Itten emphasized visual contrasts and and the analysis of Old Master paintings. He eventually left the school in 1919 because of a disagreement of how the course was to be conducted. Laszlo Moholy-Nagy took Ittens place later that year. Moholy-Nagy was a relentless experimenter who brought in new materials such as acrylic resin and plastic and later introduced students to new techniques such as photomontage and photogram. He also placed great emphasis on the use of type as “a tool of communication”. The school eventually moved on to Dessau, Germany because of tension between the school and the Weimar government.

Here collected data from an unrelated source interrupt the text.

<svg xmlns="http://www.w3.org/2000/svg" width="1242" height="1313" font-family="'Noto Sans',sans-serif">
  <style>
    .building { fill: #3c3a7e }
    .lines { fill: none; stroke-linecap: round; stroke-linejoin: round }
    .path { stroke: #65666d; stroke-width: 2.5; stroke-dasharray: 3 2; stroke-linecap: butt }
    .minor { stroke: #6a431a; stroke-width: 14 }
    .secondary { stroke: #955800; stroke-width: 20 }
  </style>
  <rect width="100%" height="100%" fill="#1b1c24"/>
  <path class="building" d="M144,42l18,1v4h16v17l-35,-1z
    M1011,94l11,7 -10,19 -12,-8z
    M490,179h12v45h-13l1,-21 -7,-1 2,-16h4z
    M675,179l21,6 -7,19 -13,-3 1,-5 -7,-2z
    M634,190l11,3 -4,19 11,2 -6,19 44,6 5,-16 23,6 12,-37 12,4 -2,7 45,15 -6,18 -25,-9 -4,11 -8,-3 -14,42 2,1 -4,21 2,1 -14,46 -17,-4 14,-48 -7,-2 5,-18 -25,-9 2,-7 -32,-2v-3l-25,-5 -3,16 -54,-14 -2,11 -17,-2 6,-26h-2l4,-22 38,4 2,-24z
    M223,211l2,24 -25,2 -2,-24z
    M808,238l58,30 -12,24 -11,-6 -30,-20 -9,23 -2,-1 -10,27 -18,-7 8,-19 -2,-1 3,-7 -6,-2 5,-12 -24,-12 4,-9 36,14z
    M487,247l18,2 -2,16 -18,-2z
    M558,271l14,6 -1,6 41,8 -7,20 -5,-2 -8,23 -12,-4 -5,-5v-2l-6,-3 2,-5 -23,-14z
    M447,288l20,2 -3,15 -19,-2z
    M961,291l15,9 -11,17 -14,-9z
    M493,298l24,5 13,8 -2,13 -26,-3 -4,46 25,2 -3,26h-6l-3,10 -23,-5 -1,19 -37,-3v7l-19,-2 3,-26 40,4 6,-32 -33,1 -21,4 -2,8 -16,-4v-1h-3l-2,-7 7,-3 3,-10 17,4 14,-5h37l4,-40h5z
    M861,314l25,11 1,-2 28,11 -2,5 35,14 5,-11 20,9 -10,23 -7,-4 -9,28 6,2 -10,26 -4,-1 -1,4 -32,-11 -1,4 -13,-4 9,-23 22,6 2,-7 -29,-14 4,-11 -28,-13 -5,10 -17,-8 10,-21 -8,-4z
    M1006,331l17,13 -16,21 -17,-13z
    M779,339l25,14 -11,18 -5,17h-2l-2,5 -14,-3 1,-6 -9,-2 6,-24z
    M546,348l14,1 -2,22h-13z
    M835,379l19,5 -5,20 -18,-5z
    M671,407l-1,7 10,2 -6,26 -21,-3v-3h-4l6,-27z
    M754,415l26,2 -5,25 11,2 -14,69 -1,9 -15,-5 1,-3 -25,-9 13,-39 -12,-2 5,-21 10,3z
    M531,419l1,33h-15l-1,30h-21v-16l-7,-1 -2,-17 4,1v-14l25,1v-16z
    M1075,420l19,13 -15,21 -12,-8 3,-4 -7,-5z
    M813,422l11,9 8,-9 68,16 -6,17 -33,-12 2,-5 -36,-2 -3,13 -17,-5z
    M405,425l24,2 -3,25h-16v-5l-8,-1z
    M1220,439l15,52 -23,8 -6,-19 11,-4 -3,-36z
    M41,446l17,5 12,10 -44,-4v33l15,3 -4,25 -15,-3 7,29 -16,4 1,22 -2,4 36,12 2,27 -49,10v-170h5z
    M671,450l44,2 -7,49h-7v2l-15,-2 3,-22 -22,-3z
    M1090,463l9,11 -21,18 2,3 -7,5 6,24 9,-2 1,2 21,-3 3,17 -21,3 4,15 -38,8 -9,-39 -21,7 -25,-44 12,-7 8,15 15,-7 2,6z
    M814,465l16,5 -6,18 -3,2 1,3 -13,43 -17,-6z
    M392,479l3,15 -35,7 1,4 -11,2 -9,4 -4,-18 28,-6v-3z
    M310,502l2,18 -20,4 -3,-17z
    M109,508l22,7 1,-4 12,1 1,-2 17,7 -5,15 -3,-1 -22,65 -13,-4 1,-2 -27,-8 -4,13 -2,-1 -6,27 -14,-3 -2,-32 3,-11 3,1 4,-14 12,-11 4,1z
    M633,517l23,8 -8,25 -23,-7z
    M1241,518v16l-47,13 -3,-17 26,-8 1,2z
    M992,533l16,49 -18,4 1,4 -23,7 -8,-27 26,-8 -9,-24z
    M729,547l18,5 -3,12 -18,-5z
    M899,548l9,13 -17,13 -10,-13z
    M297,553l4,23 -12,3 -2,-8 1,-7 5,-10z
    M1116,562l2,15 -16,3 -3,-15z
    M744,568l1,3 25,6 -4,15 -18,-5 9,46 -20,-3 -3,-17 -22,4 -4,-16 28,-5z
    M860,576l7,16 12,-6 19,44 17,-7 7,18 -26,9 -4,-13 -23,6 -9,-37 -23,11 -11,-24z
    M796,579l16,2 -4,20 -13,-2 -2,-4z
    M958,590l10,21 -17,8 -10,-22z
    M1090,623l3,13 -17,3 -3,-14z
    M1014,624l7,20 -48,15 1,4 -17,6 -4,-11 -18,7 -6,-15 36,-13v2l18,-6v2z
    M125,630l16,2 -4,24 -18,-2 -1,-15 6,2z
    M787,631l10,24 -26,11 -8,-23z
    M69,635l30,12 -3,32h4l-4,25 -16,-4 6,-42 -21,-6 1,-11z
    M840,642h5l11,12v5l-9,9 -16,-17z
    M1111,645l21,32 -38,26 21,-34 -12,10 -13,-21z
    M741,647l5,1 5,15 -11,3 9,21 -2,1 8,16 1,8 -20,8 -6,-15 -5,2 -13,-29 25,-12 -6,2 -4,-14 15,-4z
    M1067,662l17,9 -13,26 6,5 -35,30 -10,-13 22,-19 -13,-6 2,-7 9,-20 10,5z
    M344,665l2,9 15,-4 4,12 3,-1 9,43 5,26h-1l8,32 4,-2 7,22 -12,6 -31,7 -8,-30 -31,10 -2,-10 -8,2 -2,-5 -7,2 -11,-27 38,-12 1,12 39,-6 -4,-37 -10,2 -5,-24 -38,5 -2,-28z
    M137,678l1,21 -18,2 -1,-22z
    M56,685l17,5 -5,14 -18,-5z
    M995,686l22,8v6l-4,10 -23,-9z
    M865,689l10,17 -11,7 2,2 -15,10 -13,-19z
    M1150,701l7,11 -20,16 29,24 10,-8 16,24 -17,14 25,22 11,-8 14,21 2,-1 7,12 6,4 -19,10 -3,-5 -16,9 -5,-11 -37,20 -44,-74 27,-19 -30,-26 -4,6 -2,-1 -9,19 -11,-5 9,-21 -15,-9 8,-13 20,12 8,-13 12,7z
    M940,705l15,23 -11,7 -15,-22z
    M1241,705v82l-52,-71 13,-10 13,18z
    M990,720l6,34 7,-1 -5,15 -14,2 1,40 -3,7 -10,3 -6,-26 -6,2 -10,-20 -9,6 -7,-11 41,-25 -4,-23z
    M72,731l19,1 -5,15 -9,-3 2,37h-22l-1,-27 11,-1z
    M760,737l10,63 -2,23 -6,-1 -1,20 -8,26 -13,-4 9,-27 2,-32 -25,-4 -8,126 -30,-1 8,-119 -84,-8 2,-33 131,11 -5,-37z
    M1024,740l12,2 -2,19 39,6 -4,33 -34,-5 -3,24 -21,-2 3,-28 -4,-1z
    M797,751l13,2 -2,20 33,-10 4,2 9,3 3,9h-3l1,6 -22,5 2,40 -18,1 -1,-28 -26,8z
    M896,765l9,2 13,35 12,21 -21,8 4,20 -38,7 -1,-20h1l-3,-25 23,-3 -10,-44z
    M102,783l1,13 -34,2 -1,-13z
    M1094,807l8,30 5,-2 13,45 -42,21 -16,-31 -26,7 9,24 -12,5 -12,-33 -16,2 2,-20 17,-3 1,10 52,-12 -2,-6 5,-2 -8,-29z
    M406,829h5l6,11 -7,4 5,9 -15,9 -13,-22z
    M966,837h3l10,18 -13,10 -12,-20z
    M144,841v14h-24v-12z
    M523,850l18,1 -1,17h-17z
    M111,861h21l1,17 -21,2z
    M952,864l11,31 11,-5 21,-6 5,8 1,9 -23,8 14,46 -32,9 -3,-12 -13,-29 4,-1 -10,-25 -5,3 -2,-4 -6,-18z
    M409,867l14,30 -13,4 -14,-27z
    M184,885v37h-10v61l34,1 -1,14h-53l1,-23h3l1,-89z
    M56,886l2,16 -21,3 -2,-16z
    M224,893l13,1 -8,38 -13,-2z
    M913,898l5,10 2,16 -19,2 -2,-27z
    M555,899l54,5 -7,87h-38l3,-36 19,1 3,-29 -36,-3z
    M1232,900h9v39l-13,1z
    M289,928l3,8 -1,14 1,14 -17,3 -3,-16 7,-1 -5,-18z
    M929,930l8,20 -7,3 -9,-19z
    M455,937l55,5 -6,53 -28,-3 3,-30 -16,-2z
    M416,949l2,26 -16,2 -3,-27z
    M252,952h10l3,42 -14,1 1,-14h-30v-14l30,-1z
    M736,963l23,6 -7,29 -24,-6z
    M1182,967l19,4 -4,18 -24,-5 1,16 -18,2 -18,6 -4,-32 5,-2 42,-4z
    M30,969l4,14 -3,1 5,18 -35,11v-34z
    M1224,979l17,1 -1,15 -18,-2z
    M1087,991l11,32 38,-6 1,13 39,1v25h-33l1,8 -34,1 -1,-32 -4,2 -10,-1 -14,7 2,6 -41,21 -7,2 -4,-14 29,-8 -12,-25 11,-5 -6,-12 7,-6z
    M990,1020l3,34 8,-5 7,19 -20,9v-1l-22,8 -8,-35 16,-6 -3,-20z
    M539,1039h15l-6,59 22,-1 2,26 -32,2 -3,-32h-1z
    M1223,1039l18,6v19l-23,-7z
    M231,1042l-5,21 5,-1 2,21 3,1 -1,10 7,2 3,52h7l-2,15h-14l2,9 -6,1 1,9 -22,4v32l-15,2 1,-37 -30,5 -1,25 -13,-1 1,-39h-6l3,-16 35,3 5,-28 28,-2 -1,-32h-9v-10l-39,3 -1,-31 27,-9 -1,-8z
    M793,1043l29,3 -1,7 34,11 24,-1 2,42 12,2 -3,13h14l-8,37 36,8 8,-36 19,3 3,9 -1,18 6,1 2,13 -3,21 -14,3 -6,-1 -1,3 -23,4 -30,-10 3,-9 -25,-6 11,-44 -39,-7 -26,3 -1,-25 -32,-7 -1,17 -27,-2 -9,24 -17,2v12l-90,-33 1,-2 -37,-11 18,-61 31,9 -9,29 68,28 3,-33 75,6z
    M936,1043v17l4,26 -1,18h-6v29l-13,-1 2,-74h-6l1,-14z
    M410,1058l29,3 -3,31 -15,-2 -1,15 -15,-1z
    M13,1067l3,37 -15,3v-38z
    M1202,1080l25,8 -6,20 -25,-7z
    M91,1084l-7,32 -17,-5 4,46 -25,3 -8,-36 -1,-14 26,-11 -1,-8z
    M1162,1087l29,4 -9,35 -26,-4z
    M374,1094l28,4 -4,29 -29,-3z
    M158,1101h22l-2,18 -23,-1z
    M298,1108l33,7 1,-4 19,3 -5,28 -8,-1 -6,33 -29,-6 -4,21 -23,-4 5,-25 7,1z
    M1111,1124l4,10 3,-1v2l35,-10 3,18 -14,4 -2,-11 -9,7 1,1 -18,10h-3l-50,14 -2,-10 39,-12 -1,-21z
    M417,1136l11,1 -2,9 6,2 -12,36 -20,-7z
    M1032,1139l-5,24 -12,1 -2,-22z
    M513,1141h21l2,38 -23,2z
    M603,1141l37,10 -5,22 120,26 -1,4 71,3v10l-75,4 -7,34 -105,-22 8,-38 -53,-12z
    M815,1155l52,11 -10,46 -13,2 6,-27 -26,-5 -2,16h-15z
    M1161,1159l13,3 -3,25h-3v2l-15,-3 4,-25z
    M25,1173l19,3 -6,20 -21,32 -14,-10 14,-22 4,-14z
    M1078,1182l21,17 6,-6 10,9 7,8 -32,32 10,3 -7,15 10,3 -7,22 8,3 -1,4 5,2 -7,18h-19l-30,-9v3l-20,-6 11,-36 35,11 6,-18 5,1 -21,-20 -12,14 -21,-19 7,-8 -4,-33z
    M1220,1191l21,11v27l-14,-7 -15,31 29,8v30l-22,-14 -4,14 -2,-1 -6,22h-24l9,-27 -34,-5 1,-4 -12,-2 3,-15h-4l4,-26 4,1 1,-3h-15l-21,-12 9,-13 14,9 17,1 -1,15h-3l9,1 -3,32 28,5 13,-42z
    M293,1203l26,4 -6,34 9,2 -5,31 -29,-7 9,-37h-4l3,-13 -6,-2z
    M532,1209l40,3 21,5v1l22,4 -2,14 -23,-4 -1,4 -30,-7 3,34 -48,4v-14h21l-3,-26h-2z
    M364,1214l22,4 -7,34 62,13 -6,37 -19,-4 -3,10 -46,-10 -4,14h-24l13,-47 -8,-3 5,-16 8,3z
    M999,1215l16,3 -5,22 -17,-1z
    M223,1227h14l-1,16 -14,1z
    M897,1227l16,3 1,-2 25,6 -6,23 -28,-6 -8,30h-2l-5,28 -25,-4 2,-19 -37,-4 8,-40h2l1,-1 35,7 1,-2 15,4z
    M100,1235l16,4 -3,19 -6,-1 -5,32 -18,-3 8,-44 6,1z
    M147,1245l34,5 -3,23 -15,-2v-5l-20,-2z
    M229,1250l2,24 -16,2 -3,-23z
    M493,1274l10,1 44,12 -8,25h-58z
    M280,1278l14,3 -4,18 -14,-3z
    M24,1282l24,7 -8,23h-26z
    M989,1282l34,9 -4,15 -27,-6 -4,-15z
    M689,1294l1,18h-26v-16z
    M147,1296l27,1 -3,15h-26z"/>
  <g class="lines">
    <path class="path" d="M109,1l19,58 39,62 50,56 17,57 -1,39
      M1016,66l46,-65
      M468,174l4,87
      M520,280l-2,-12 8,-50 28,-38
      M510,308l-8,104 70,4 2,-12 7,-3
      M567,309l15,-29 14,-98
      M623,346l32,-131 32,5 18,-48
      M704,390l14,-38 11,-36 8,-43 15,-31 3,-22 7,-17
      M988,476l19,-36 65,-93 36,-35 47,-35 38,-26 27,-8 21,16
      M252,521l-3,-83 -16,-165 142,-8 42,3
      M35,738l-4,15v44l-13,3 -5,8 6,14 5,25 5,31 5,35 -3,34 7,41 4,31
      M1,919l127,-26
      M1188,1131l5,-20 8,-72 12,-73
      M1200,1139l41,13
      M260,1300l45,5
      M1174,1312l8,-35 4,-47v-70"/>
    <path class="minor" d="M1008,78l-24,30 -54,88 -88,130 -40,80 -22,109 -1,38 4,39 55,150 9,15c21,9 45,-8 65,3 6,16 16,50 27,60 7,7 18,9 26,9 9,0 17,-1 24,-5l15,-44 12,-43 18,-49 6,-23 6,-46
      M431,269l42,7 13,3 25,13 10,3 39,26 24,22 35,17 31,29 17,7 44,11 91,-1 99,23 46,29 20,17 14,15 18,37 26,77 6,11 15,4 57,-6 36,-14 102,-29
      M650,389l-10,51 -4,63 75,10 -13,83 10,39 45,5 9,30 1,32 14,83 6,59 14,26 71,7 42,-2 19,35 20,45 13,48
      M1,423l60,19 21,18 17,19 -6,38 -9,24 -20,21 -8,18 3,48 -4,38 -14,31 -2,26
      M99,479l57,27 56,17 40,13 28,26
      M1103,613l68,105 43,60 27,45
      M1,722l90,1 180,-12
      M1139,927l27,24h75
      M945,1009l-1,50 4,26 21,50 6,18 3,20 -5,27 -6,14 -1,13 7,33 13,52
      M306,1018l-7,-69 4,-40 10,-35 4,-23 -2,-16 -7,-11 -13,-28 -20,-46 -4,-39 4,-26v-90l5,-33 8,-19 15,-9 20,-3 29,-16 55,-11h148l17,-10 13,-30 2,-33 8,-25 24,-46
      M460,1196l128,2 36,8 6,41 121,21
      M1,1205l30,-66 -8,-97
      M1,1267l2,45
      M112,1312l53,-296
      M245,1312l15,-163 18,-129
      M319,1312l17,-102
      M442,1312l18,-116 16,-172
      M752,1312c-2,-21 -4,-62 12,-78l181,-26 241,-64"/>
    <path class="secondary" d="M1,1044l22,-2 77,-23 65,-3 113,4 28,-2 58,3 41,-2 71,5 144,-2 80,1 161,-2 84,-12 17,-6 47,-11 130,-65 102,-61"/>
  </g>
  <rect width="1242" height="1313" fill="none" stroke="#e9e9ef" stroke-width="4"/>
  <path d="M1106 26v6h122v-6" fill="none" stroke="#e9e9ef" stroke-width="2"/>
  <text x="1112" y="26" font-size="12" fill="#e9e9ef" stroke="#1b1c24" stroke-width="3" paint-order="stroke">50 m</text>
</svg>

There was tension from the beginning but nothing was done until a new, more conservative administration had come into power. This led to the resignation of the director and it’s masters. Two weeks after this the students of the school each wrote letters to the government stating that they would be leaving along with the masters. The school was moved to a temporary facility in Dessau until a new school was designed and occupied in the fall of 1926. During the Dessau period the schools philosophy and identity came into full fruition. The Bauhaus Corp. s created, allowing the sale of prototypes created at the school to the industry. Ideas that came from the Bauhaus greatly influenced life in the 21st century. But now the masters were called professors and medieval masters, journeymen, and apprentice system was discarded. And in 1926 the Bauhaus was now called Hochschule fur Gestaltung (High School of Form). In 1926 Gropius resigned from his post to resume private arcitectual practices and at the same time Bayer and Moholy-Nagy both left the school to go to Berlin to continue in a career in graphic design and typography.

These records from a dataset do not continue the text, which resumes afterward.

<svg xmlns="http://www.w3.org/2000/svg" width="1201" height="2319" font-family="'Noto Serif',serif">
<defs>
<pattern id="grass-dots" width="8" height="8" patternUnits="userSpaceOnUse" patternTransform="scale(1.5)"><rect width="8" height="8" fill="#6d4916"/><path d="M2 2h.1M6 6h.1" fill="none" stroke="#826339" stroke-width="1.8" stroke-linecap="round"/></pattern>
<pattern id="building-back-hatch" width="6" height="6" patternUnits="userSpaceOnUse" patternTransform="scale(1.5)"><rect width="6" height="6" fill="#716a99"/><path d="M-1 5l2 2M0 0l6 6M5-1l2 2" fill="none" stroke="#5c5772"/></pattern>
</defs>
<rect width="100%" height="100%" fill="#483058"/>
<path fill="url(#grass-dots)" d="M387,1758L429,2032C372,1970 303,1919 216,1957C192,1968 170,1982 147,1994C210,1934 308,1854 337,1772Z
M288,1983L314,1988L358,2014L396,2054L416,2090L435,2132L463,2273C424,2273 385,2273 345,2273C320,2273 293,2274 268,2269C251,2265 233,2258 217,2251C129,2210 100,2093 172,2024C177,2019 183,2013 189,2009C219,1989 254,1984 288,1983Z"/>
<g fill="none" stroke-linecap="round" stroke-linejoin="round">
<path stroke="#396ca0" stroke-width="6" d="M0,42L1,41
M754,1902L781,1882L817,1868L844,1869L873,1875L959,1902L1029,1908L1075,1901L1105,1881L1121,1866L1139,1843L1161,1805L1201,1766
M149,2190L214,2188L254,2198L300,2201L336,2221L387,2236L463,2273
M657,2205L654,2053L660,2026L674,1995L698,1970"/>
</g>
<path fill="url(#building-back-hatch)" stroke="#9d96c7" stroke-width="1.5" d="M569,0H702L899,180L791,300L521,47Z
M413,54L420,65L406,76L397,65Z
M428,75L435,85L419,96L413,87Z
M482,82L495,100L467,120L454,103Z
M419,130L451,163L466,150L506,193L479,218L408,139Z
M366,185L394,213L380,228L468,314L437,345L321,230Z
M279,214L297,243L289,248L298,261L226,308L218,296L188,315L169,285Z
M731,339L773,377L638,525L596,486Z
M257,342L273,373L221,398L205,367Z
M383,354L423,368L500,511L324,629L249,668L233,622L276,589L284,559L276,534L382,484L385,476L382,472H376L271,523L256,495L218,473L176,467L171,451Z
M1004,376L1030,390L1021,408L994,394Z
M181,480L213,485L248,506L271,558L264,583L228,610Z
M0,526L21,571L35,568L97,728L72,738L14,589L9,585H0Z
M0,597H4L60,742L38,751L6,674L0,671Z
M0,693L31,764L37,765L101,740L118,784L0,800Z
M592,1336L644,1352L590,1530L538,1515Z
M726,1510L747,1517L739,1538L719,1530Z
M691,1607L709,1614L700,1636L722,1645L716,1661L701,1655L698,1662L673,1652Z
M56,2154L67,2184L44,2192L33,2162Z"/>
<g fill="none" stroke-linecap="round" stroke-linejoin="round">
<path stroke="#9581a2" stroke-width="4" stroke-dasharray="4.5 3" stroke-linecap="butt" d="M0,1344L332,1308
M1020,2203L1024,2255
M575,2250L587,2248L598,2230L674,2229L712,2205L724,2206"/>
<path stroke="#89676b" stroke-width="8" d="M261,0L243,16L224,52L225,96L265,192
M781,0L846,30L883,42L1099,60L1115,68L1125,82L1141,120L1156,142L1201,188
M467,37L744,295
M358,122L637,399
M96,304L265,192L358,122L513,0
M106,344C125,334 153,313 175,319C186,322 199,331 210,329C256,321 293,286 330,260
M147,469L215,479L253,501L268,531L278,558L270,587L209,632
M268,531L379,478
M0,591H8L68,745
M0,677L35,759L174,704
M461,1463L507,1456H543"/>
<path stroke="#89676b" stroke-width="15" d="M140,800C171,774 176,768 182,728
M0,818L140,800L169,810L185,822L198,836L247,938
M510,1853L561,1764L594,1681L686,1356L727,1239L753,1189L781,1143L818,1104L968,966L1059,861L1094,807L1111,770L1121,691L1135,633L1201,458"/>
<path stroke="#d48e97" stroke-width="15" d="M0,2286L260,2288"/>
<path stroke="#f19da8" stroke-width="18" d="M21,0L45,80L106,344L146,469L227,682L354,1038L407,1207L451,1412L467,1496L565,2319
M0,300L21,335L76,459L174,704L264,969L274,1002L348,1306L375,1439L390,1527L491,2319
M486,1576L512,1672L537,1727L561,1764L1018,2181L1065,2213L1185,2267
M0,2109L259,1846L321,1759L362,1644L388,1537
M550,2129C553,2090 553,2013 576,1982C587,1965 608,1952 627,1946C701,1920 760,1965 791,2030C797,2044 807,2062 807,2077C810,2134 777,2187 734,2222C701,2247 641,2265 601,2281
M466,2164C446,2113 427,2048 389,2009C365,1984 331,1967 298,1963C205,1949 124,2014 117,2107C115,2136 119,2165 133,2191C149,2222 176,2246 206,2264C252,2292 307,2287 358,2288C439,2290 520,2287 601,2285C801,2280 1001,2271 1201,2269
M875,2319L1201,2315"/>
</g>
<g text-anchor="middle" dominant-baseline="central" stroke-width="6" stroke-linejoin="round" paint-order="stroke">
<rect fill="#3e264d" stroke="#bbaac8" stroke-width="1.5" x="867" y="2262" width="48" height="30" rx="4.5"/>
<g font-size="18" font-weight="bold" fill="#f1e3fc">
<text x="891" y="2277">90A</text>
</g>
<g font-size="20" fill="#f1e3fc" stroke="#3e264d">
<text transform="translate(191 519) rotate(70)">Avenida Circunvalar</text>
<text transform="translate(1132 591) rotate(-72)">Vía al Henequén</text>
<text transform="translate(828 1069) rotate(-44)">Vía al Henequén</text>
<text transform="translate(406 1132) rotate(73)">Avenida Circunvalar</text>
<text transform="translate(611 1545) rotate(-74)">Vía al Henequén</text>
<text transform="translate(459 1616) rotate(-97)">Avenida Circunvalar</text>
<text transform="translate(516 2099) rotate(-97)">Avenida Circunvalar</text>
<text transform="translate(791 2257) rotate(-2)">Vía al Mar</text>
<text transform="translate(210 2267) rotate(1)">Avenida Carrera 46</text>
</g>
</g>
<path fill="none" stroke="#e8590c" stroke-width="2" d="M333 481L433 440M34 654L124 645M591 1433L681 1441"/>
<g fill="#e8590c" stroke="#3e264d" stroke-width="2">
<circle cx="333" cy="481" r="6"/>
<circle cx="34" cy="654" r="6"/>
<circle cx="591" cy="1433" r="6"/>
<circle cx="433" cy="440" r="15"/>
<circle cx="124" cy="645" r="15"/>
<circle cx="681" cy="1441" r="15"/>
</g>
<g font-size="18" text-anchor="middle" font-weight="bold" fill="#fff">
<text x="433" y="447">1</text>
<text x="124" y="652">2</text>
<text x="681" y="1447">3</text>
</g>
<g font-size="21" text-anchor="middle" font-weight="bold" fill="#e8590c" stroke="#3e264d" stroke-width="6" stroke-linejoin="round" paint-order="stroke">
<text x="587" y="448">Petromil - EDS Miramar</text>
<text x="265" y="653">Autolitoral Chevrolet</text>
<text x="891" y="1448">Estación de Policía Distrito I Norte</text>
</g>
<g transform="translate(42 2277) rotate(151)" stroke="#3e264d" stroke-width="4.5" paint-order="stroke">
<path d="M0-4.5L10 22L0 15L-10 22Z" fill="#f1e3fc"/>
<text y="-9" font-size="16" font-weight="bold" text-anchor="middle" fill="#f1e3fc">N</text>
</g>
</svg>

Hannes Meyer took on directorship of the school but left in 1930 because of conflicts with municipal authorities. Now Ludwig Mies van der Rohe took Meyer’s place as director. But in 1931 the Nazi party dominated the Dessau City Council and later closed the school in 1932. Mies van der Rohe tried to continue on. He moved the school to an empty telephone factory in Berlin but once again Nazi harassment made it impossible to keep the school open. In 1933 the faculty voted to close the school, thus bringing an end to the most important design school of the twentieth century.